• **Job item**
Wherever a line in the records below contains "when", copy that line.

Saved entries:
+++++

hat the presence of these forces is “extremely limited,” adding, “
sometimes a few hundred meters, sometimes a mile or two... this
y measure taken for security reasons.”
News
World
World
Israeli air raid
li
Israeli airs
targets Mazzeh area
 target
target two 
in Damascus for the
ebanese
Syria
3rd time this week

+++++

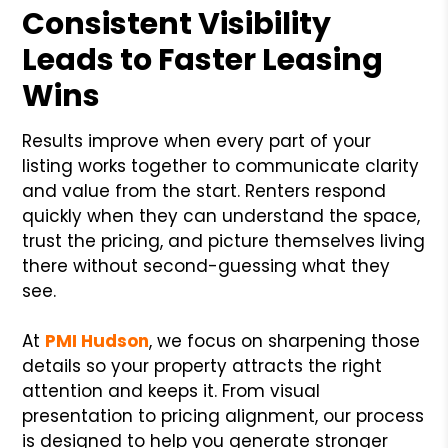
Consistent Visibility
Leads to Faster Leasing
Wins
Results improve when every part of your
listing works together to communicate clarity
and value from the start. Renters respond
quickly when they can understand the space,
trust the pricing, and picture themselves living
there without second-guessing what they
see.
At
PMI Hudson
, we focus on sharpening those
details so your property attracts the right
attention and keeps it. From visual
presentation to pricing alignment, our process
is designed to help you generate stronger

+++++

• **Task output**
Results improve when every part of your
quickly when they can understand the space,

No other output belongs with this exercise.